Local services (Ollama, sd.cpp, Speaches, Qwen3-TTS) share limited hardware. The platform coordinates them automatically — no manual model management needed.

Idle auto-unload

Every local service unloads models after a period of inactivity:

Service Default idle timeout Configurable via
Ollama (CPU/CUDA) 5 minutes Ollama's built-in keep_alive
sd.cpp CPU 5 minutes SDCPP_IDLE_TIMEOUT
sd.cpp CUDA 5 minutes SDCPP_CUDA_IDLE_TIMEOUT
Speaches On-demand unload Resource manager triggers DELETE /api/ps/{model}
Qwen3 CUDA TTS On-demand unload Resource manager triggers POST /unload

Auto-load on demand

Models load automatically when a request arrives. Send a chat completion to local-ollama-cuda-qwen3-8b and Ollama pulls/loads it. Send an image generation to local-sdcpp-cuda-flux-schnell and the sd.cpp wrapper spawns sd-server with that model. No pre-loading required.

Hardware semaphores

A LiteLLM callback (resource_manager.py) enforces mutual exclusion per hardware class:

  • CUDA semaphore — one CUDA job at a time across all groups: LLM (cuda-llm), image gen (cuda-img), TTS (cuda-tts), STT (cuda-stt)
  • CPU semaphore — one CPU job at a time across: LLM (cpu-llm), image gen (cpu-img), TTS (cpu-tts), STT (cpu-stt)

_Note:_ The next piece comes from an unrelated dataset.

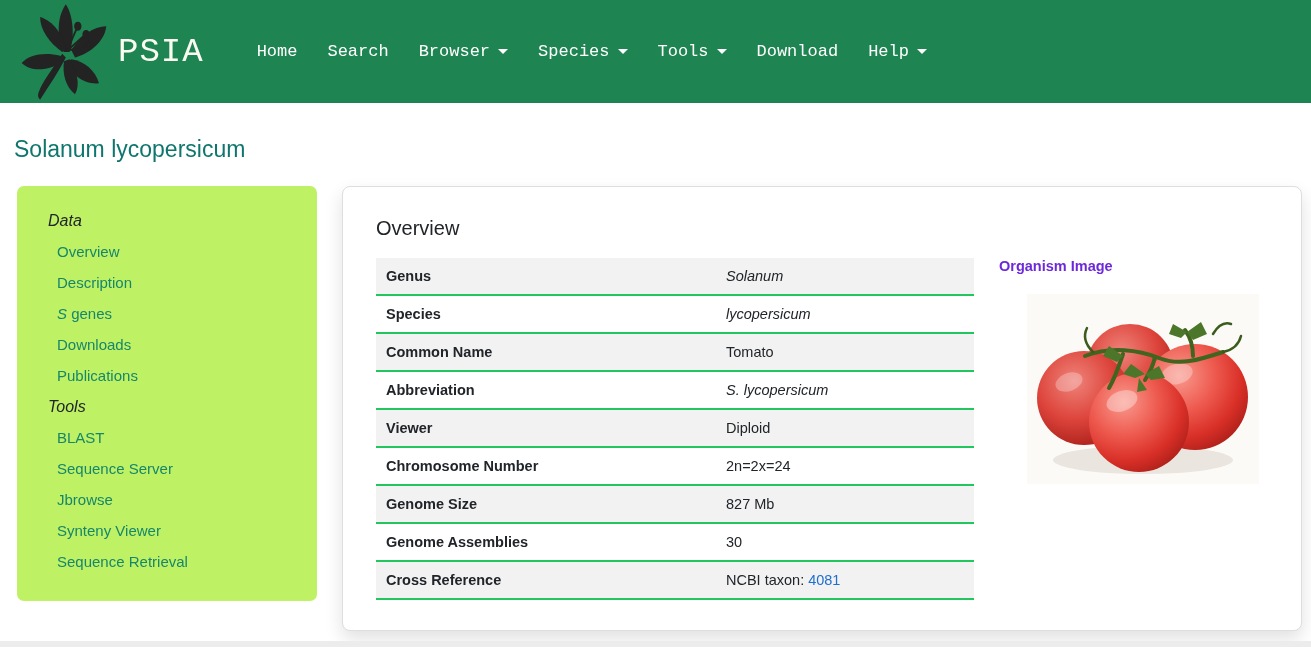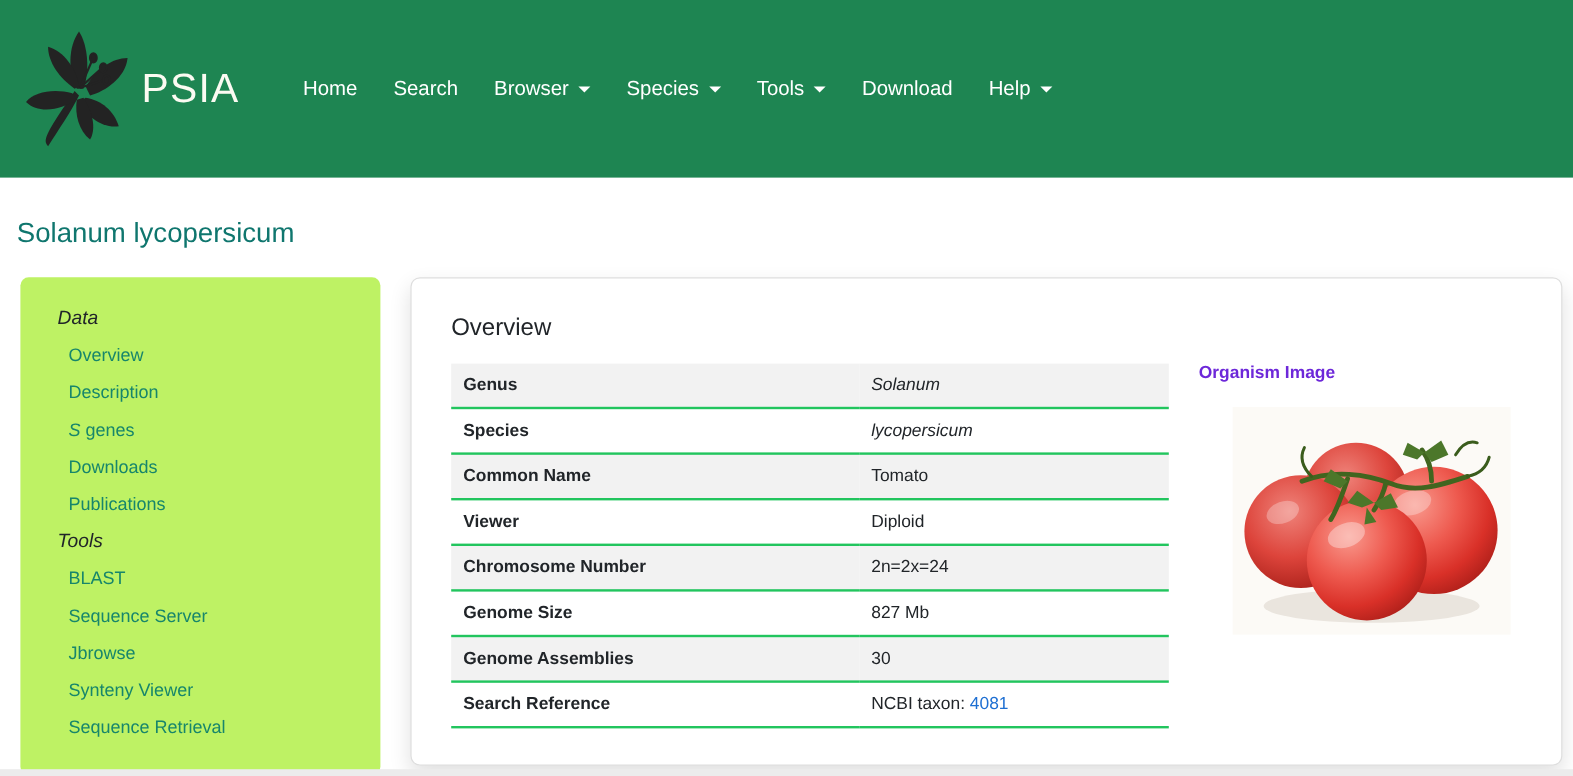"PSIA" .navbar { font-family: none -> Liberation Mono, monospace; height: 148px -> 103px }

When a request arrives for a local model:

  1. The resource manager identifies which group it belongs to (e.g. local-sdcpp-cuda-flux-schnellcuda-img)
  2. It acquires the hardware semaphore (waits if another job is running)
  3. It unloads all competing groups on the same hardware (e.g. unloads cuda-llm, cuda-tts, cuda-stt)
  4. The request proceeds
  5. On completion (success or failure), the semaphore is released

Unload mechanisms

Each service has its own unload API:

Service Unload method
Ollama POST /api/generate {"model": "...", "keep_alive": 0}
sd.cpp POST /sdcpp/v1/unload
Speaches DELETE /api/ps/{model_id}
Qwen3 CUDA TTS POST /unload

Non-blocking rejection

The sd.cpp wrapper uses TryLock — if a generation or model swap is in progress, new requests get 503 immediately instead of queuing. Scheduling happens at the LiteLLM layer via the semaphore, not inside individual services.